Don’t cop Labor’s excuses and delays—we have to fight to force real change

The cost of everything keeps going up—with no sign of stopping.

There was shock when Labor’s budget last month revealed that electricity bills will soar by 54 per cent over two years. But the government was not prepared to do anything about it, declaring that new spending would only push up inflation.

While we pay more, the gas and coal companies are making money hand over fist. Mining companies want us to pay the same obscene prices they can get overseas as a result of the war in Ukraine.

Gas company profits increased by up to $40 billion last financial year, the Australia Institute estimates.

Treasurer Jim Chalmers has been ruling out any idea of a windfall tax on these obscene profits for months—but is now finally considering action on gas prices.

But Labor’s concern is more about business than workers’ cost of living. Chalmers said that gas prices were “so extraordinarily high that they risk strangling industries” with manufacturers that rely on gas going broke.

But action on gas alone won’t stop power prices rising.

The Australian Industry Group has admitted that “Unless coal prices also fall, lower gas prices would provide only mild relief from the extreme wholesale electricity prices”.

It was still unclear what the government would do as we went to press. The most straightforward measure would be a price cap on what the gas companies can charge.

It should also seize the super-profits of the mining companies by forcing them to pay more tax. Better yet it could nationalise them, along with the power companies, in order to hold down prices. Queensland’s still publicly-owned power stations have been able to keep down price rises there.

Meanwhile wages will drop almost 4.5 per cent this year after inflation.

Labor claims that its new industrial relations laws and plans for multi-employer bargaining will “get wages moving”. Business groups have reacted hysterically. But very few workers will be able to access multi-employer bargaining—mostly low paid workers in childcare, cleaning and aged care.

The new laws even create further legal hurdles before workers can use strike action—restricting the right to strike further.

Pathetically, the ACTU is celebrating the changes and putting its hopes in legal manoeuvres at the Fair Work Commission to deliver wage increases.

But it’s strike action that’s required to win gains on pay and conditions.

Workers at the Knauf plant in Melbourne won a 5 per cent pay rise, increases to penalty and overtime rates and other improvements after 40 days locked out following strikes.

Nurses and public sector workers in WA are fighting for better pay rises from the Labor state government. But in NSW public sector strikes are winding down, with union leaders focused simply on an electoral campaign to get Labor in at next year’s state election.

Timid pace of change

Anthony Albanese’s budget confirmed Labor’s timidity and refusal to offer serious change. It is sticking with the outrageous stage three tax cuts, which shovel tens of billions of dollars to the rich.

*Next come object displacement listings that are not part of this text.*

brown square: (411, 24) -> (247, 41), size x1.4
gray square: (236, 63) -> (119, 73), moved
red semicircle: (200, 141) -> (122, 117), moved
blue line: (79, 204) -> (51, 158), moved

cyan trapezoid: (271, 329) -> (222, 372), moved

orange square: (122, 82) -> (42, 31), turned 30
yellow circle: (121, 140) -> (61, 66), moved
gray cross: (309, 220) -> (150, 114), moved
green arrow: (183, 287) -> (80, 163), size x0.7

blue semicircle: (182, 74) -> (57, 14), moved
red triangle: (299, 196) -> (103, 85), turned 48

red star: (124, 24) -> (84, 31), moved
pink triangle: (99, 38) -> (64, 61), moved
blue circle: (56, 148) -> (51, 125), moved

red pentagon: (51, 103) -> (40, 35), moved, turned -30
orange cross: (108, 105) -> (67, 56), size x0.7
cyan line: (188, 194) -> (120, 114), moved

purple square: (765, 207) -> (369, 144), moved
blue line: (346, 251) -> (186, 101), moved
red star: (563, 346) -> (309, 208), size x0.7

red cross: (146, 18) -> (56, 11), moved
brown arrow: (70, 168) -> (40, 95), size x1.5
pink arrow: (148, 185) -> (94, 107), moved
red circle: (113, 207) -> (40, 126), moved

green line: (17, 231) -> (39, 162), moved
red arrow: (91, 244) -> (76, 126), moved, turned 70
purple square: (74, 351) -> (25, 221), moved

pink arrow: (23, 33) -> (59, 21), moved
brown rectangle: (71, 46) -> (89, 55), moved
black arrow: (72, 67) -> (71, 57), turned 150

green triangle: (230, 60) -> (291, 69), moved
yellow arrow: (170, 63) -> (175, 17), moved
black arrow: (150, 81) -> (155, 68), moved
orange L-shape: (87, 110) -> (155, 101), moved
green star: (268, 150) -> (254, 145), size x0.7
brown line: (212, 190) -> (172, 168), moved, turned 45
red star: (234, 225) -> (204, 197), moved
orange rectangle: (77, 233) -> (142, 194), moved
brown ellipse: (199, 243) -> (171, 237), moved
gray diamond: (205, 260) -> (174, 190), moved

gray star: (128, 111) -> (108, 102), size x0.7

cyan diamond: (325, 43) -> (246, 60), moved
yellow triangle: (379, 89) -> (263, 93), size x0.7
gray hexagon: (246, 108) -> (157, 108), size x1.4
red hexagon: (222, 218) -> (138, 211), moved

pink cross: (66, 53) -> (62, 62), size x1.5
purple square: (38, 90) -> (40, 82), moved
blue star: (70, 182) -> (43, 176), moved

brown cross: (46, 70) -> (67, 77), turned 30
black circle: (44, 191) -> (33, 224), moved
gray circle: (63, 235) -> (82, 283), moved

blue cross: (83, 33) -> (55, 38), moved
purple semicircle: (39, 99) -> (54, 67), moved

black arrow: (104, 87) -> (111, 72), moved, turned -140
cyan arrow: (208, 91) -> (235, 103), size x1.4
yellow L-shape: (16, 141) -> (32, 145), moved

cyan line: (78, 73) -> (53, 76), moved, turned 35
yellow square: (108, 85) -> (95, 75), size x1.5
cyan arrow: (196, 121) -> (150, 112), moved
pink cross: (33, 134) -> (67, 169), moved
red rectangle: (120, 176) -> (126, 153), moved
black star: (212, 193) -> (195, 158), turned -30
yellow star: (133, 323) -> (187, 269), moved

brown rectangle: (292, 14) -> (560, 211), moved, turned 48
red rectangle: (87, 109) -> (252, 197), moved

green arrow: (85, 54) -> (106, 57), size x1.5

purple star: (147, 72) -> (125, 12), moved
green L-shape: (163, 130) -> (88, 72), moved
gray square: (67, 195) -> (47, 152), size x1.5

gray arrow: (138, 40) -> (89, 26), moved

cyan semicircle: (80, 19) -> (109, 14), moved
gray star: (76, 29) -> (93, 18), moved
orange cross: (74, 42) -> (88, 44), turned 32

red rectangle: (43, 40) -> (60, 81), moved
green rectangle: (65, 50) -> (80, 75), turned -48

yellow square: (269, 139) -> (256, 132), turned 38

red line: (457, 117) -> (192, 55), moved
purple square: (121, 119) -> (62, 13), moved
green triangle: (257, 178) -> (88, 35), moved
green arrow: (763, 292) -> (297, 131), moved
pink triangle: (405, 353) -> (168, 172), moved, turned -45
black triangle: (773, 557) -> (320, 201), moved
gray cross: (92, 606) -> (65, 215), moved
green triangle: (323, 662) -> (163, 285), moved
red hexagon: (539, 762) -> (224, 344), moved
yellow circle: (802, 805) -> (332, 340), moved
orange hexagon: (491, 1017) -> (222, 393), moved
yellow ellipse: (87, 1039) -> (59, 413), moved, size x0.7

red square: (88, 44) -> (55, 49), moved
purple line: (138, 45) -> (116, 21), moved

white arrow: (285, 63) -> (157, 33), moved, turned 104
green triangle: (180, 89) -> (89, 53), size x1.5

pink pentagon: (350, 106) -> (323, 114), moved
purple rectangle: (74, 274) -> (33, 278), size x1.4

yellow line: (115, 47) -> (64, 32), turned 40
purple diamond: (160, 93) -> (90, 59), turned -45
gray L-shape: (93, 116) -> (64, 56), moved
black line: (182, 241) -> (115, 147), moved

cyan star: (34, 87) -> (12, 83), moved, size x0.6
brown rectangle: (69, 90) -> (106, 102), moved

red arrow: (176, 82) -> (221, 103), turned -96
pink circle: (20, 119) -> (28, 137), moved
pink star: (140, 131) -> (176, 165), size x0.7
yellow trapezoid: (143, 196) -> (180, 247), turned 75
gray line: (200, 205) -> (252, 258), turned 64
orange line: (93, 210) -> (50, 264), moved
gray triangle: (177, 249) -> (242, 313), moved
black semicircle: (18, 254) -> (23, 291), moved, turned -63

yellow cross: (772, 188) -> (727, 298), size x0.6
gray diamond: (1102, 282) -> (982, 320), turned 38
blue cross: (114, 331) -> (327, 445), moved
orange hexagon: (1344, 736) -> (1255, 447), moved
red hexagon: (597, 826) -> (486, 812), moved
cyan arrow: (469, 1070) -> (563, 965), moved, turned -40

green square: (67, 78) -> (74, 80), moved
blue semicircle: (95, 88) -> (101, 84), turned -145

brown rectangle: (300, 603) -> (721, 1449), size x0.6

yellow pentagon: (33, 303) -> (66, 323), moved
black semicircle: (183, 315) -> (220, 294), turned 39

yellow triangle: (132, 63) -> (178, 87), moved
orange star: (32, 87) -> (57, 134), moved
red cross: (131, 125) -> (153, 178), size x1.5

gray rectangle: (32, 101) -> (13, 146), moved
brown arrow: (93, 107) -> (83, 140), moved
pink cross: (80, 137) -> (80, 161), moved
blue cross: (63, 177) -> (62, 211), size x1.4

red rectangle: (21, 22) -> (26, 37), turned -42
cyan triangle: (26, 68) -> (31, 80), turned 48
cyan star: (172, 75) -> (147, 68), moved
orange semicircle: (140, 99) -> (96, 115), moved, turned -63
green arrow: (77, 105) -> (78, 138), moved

It is also pouring money into the military, with defence spending up 8 per cent this year to $48.7 billion, while it says there is no money to increase JobSeeker or fix hospitals and aged care. Albanese even told The Australian there was a blank cheque to spend “whatever was necessary” on weapons.

The government has also agreed to allow the US to base nuclear-capable B-52 bombers in the Northern Territory.

Labor has tried to use the COP27 summit in Egypt to spruik its credentials on climate change—despite Anthony Albanese’s own decision to skip the summit.

Yet barely a week before, it announced a new fossil fuel subsidy of $1.9 billion for the Middle Arm petrochemical plant in Darwin—designed to help open a whole new gas basin in the Beetaloo.

Labor is also backing the carbon bomb of the Scarborough gas project at the Burrup Hub in WA, Santos’ Pilliga gas project at Narrabri, new offshore oil exploration, and refused to put a stop to new coal and gas projects. There are over 100 new fossil fuel projects in the pipeline.

Over climate, the cost of living and public spending we need much bigger protests and opposition to force Labor to deliver change.

Refugees are showing the way—planning a second convergence on Canberra on 29 November after 1500 rallied there in September.

With six months gone since the election, Labor has refused to ever offer a timeline to honour its promise to grant permanent visas to refugees on Temporary Protection Visas and SHEVs—let alone offer anything to the 1300 refugees from Nauru and PNG in Australia or the 10,000 unfairly refused refugee status under the Liberals’ processing system.

We are going to need much more of this kind of action to win serious change.